Last winter, Central Plains was heavily favored to win the 1A crown when the season was halted entering the final four because of coronavirus. Nixon was the first player off the bench as a freshman and the lone non-senior starter as a sophomore.

“Personally, I have always loved sports,” Nixon said. “Sports has been my biggest thing. Middle school, I was never a big basketball person, but after my freshman year, I have grown to love it, because of my teammates and my coaches.

“They have helped me get better, and they have taught me so much about the game that I actually never even knew, and just getting to be an Oiler is just unbelievable,” she added. “Everyone’s work ethic in our school is just amazing, and you have teammates who push you to be your best, and your coaches.”

After the loss, Central Plains was sad in the locker room. The teams had a players-only meeting once Stiles and longtime assistant Jim Ryan exited. Oeser, Nixon and Jeffrey, the three veterans, spoke.

“It was hard on us of course,” Oeser said. “But just as leaders we have to keep our team encouraged and do what we can to pump them up, and know that’s going to be OK, and we’ve just got to learn from it. That’s just what we’ve got to do.”

On the bus ride home Friday, Central Plains discussed parallels with volleyball and basketball. In ’19 and ’20, Central Plains captured volleyball state titles with coach Lisa Crites. They lost 11 times in both years before playoff perfection.

This fall, Nixon was 1A Volleyball Player of the Year, and Oeser was second team all-state. Senior Ryenne Cunningham, a new basketball starter, was also first team all-state. Just like in volleyball, Central Plains remains the favorite in Class 1A, Division II basketball. Hanover, Cunningham, Golden Plains and Beloit-St. John’s/Tipton are also contenders.
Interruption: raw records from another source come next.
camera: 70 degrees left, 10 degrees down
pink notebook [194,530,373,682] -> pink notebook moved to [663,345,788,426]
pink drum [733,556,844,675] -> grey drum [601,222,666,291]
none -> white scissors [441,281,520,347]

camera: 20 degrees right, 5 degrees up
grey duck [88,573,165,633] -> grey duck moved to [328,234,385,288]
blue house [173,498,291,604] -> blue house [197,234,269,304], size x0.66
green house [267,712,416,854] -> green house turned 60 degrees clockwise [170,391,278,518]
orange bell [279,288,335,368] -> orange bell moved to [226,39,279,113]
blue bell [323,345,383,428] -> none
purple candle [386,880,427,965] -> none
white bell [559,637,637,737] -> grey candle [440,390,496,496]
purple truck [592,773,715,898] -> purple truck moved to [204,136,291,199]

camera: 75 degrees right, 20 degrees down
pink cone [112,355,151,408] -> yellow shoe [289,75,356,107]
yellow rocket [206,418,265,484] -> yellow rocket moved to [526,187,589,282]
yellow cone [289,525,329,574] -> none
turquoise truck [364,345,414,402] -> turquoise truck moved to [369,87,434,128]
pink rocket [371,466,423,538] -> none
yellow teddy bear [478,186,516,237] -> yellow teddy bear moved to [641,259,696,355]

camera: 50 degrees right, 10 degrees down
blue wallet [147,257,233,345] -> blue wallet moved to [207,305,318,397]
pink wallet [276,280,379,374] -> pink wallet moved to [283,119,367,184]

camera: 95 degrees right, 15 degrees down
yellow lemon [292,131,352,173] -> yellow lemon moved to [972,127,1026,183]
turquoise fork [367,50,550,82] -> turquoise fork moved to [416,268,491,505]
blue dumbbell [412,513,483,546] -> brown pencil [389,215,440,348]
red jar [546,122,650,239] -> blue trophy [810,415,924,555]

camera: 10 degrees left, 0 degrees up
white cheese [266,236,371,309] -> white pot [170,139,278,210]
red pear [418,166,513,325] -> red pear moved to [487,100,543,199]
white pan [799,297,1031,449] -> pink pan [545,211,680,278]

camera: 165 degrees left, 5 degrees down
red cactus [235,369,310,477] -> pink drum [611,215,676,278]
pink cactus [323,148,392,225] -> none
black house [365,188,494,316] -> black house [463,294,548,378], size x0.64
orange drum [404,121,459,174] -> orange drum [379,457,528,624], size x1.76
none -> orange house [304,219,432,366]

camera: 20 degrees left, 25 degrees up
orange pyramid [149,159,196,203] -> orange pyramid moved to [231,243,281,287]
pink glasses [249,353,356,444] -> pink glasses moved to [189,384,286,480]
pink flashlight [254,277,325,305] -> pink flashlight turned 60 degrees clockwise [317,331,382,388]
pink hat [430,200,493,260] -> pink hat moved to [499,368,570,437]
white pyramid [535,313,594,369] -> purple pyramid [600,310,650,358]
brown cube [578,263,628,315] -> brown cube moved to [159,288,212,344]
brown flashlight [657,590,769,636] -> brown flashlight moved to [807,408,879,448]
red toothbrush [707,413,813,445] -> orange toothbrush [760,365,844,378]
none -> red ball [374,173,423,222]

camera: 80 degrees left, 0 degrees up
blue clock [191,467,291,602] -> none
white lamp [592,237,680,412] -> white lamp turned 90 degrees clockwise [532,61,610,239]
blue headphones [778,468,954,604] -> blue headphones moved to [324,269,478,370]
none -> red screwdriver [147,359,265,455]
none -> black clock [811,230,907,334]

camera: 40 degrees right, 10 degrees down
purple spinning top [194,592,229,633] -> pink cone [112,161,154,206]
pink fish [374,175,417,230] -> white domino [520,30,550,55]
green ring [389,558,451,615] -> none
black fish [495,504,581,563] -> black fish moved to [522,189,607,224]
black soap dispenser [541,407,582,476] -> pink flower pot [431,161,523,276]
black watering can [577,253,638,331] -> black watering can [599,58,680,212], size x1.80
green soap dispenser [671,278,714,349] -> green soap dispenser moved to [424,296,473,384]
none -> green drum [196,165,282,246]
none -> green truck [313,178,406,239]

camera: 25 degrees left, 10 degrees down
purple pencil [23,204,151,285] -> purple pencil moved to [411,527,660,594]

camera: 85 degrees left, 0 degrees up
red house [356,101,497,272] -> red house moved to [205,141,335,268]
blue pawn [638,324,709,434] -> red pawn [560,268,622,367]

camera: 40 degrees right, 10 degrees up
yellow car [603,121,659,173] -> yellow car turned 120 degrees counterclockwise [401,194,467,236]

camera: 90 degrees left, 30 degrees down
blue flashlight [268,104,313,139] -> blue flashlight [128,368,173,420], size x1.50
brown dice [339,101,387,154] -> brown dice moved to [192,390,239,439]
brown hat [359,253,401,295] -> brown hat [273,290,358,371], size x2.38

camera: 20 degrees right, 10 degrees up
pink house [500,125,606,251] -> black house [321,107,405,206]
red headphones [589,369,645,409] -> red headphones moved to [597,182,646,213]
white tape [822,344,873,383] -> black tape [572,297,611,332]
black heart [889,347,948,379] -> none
BSJT lost 56-24 to Phillipsburg on Saturday in the Russell final.

“It doesn’t matter how many wins and losses you have, it all comes down to the end of the season to how badly you want it,” Nixon said. “So we have pretty big shoes to fill …. and we really want it, so we are just going to step up and keep working our butts off in practices and every game to get there.”